Keurig Dr. Pepper is pursuing a similar split. In August 2025, after acquiring the parent company of Peet’s Coffee, the company announced plans to split into two entities, one focusing on soft drinks and the other on coffee. This effectively dismantles the 2018 merger of Keurig and Dr. Pepper Snapple, which formed one of North America’s largest beverage companies.

While strategically important, some investors and analysts have raised doubts about the structure of this deal, leading to a 3% drop in Unilever’s stock price, hitting a nearly one-year low, and a 9% plunge in McCormick’s stock price at Wall Street’s opening.

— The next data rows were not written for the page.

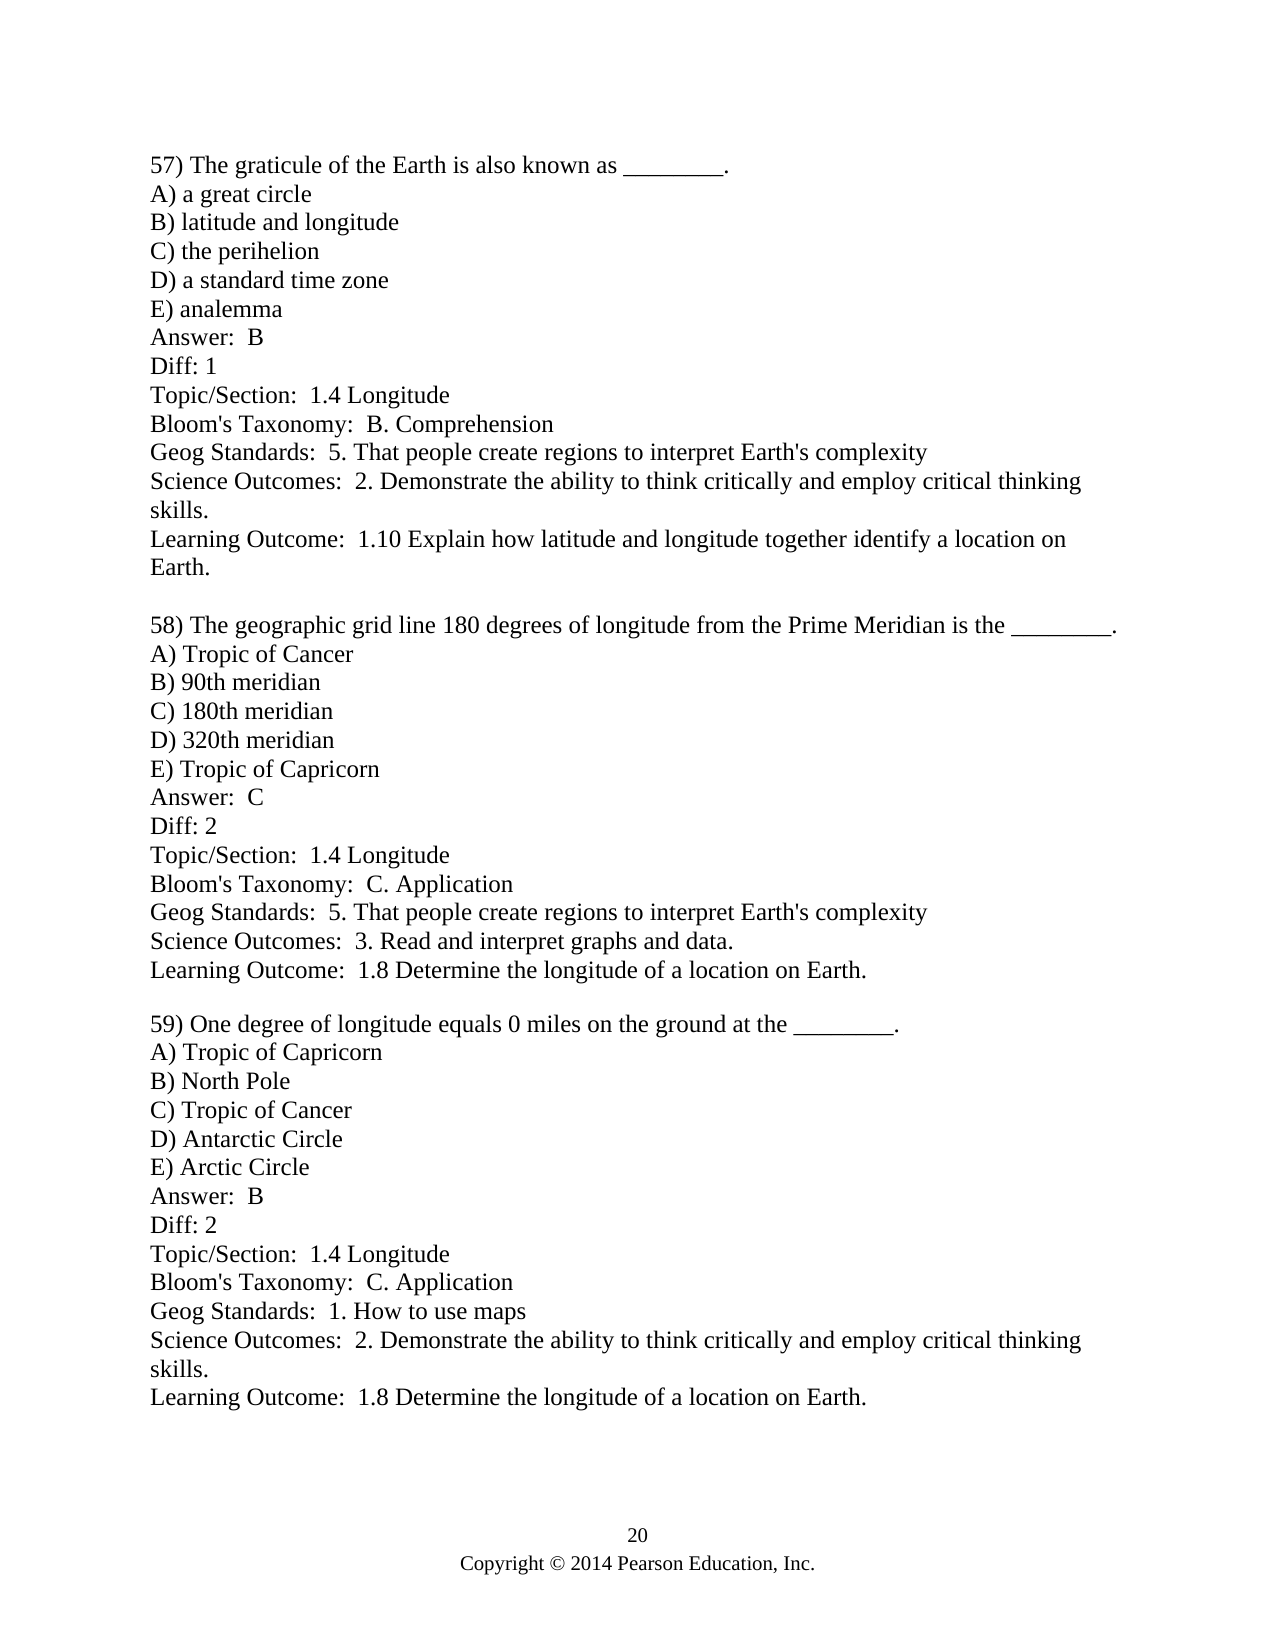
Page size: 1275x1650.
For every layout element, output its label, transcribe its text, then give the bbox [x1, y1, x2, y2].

text Science Outcomes: 3. Read and interpret graphs and data. [150, 926, 1125, 955]
text Geog Standards: 5. That people create regions to interpret Earth's complexity [150, 897, 1125, 926]
text E) analemma [150, 294, 1125, 322]
text Answer: C [150, 782, 1125, 811]
text Answer: B [150, 1181, 1125, 1210]
text A) a great circle [150, 179, 1125, 207]
text Learning Outcome: 1.10 Explain how latitude and longitude together identify a location on Earth. [150, 524, 1125, 581]
text Bloom's Taxonomy: B. Comprehension [150, 409, 1125, 437]
text Bloom's Taxonomy: C. Application [150, 1267, 1125, 1296]
text Science Outcomes: 2. Demonstrate the ability to think critically and employ critical thinking skills. [150, 1325, 1125, 1382]
text 58) The geographic grid line 180 degrees of longitude from the Prime Meridian is the ________. [150, 610, 1125, 639]
text B) North Pole [150, 1066, 1125, 1095]
text A) Tropic of Cancer [150, 639, 1125, 667]
text D) 320th meridian [150, 725, 1125, 754]
text Answer: B [150, 322, 1125, 351]
text B) latitude and longitude [150, 207, 1125, 236]
text Learning Outcome: 1.8 Determine the longitude of a location on Earth. [150, 955, 1125, 984]
text Diff: 2 [150, 811, 1125, 840]
text B) 90th meridian [150, 667, 1125, 696]
text Learning Outcome: 1.8 Determine the longitude of a location on Earth. [150, 1382, 1125, 1411]
text C) Tropic of Cancer [150, 1095, 1125, 1124]
text 57) The graticule of the Earth is also known as ________. [150, 150, 1125, 179]
text Topic/Section: 1.4 Longitude [150, 380, 1125, 409]
text Diff: 2 [150, 1210, 1125, 1239]
text Geog Standards: 1. How to use maps [150, 1296, 1125, 1325]
text Science Outcomes: 2. Demonstrate the ability to think critically and employ critical thinking skills. [150, 466, 1125, 524]
text Topic/Section: 1.4 Longitude [150, 840, 1125, 869]
text E) Arctic Circle [150, 1152, 1125, 1181]
text 59) One degree of longitude equals 0 miles on the ground at the ________. [150, 1009, 1125, 1037]
text C) the perihelion [150, 236, 1125, 265]
text A) Tropic of Capricorn [150, 1037, 1125, 1066]
text Topic/Section: 1.4 Longitude [150, 1239, 1125, 1267]
text D) Antarctic Circle [150, 1124, 1125, 1152]
text E) Tropic of Capricorn [150, 754, 1125, 782]
text C) 180th meridian [150, 696, 1125, 725]
text Geog Standards: 5. That people create regions to interpret Earth's complexity [150, 437, 1125, 466]
text Bloom's Taxonomy: C. Application [150, 869, 1125, 897]
text D) a standard time zone [150, 265, 1125, 294]
text Diff: 1 [150, 351, 1125, 380]
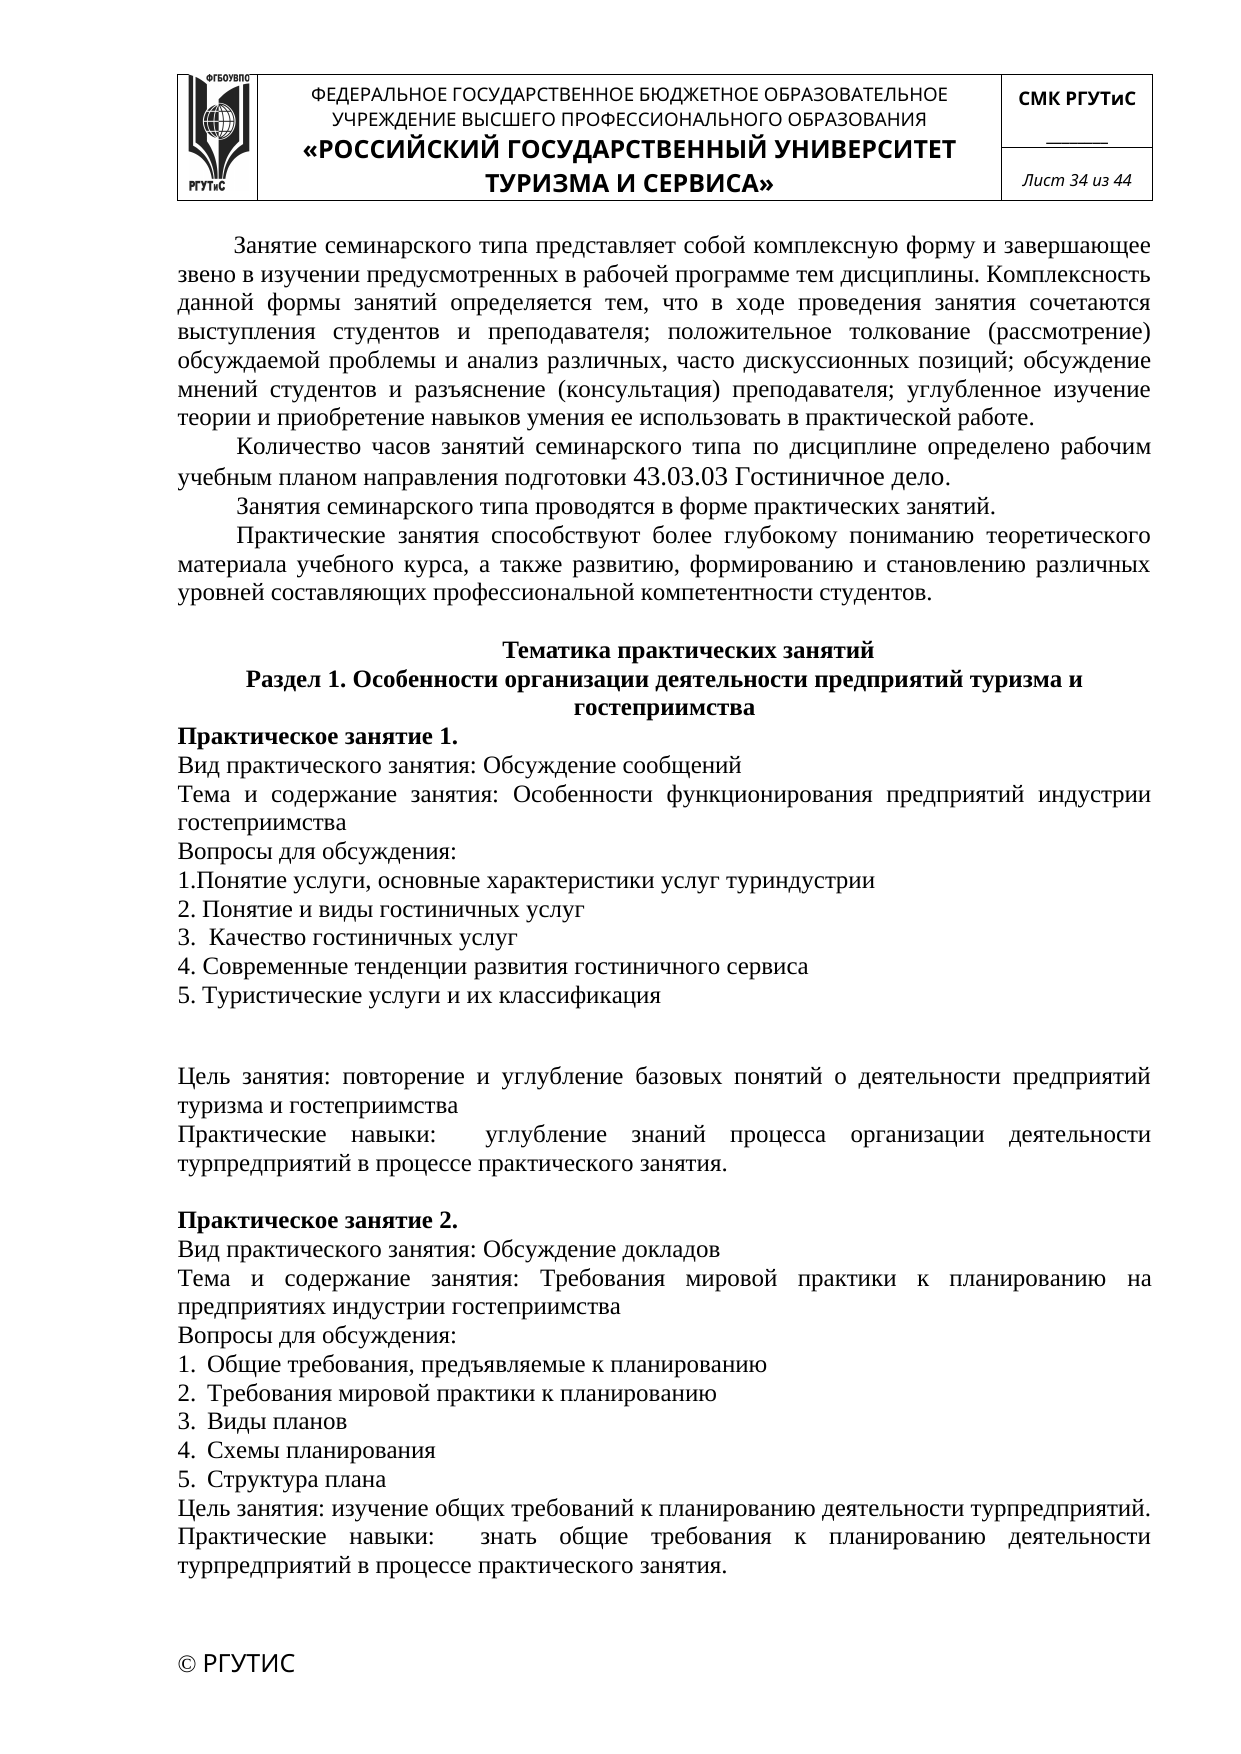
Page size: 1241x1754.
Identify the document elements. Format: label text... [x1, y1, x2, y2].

James Edward Jones, an analyst at RBC, questioned strong brands like Knorr and Hellmann’s. He questioned, “Why would Unilever offer a premium for extremely low control rights, selling a business with two 100% owned brands and leaving shareholders with just a convoluted food business at 55%?”

Jones also added, “While this integration will indeed make Unilever a purely household and personal care company, we believe this is not the smoothest path to achieve this goal.”

However, Chris Beckett, a consumer products analyst at Quilter Cheviot, who is an investor in Unilever, holds a positive view, stating: “This deal is transformative for McCormick and an evolutionary change for Unilever. McCormick gains global scale and distribution in the seasoning field and is poised to drive better sales growth through Unilever’s brand leverage.”

Harsharan Mann, portfolio manager at Aviva Investors, a Unilever shareholder, stated: “Given the sluggish sales of the food business in recent years, the sale of the food business is a logical move.”

She added that considering the tax controversies similar M&A cases have faced in recent years, using the RMT model is a “wise move” as companies like P&G have successfully utilized this tax-free structure to dispose of non-core businesses.